Brief :: Lines before the one containing "[Question] QWebView, due: Nov 7 -> Nov 8" are left out; return that line and every line after it exactly, through the end of the data below.

◇ ◇ ◇ ◇ ◇ ◇ ◇

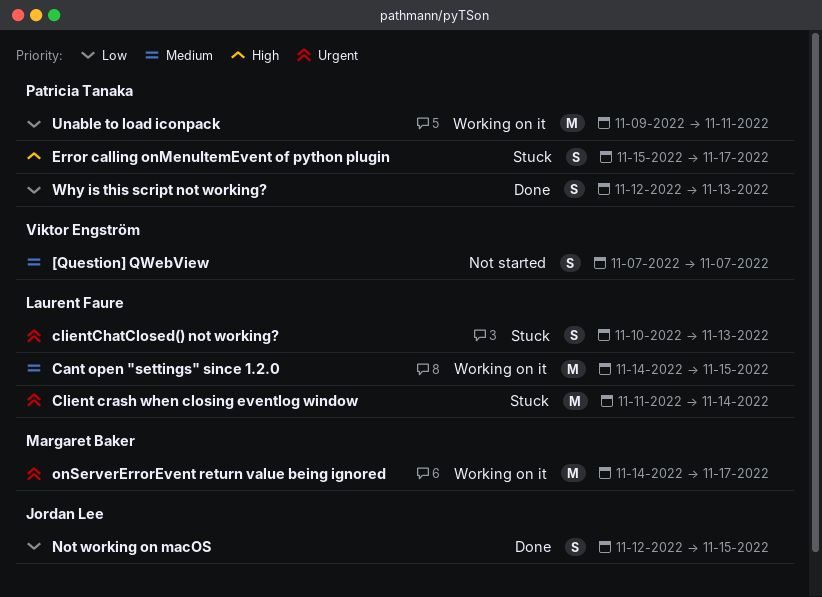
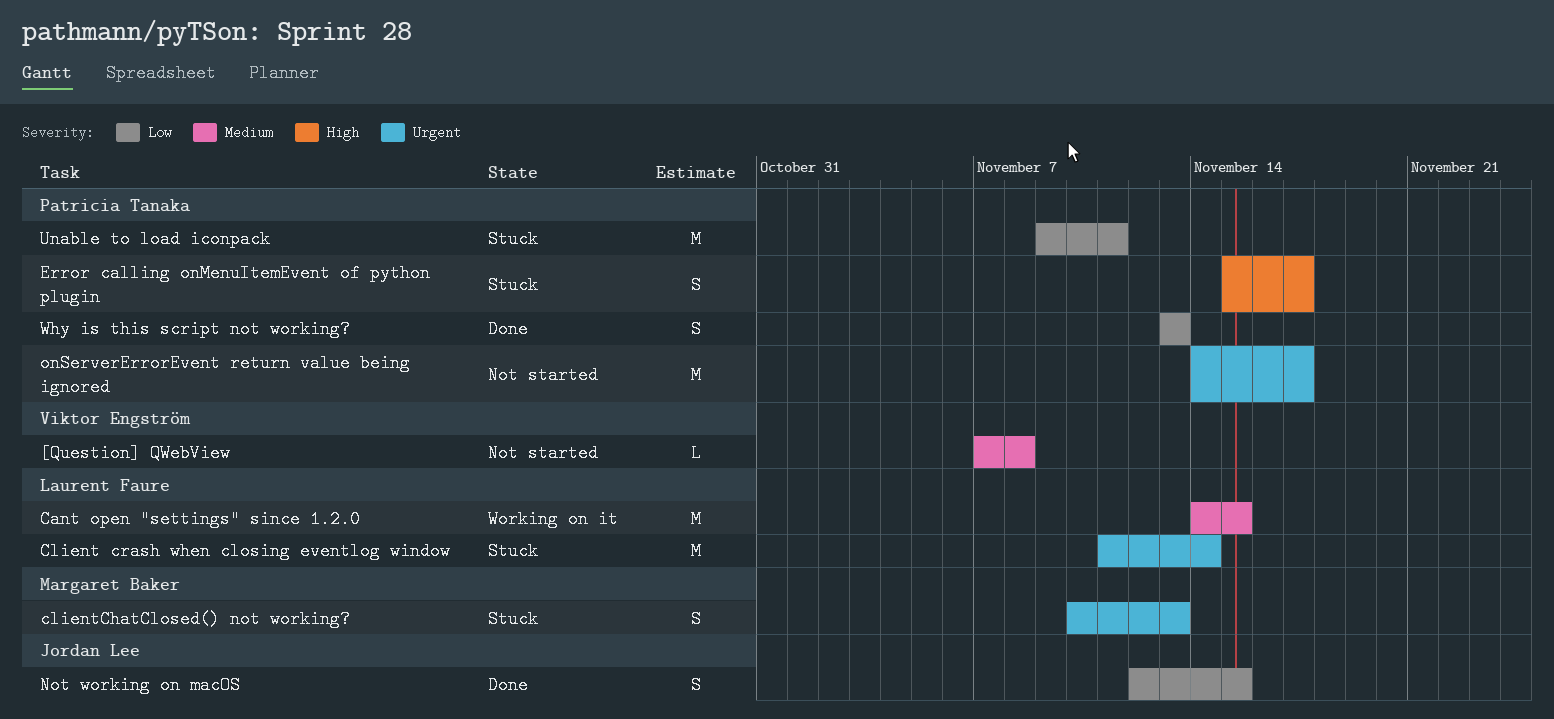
[Question] QWebView, estimate: S -> L
[Question] QWebView, due: Nov 7 -> Nov 8
clientChatClosed() not working?, owner: Laurent Faure -> Margaret Baker
onServerErrorEvent return value being ignored, status: Working on it -> Not started
onServerErrorEvent return value being ignored, owner: Margaret Baker -> Patricia Tanaka
Unable to load iconpack, status: Working on it -> Stuck
Why is this script not working?, start: Nov 12 -> Nov 13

◇ ◇ ◇ ◇ ◇ ◇ ◇

Exercise output ::
[Question] QWebView, due: Nov 7 -> Nov 8
clientChatClosed() not working?, owner: Laurent Faure -> Margaret Baker
onServerErrorEvent return value being ignored, status: Working on it -> Not started
onServerErrorEvent return value being ignored, owner: Margaret Baker -> Patricia Tanaka
Unable to load iconpack, status: Working on it -> Stuck
Why is this script not working?, start: Nov 12 -> Nov 13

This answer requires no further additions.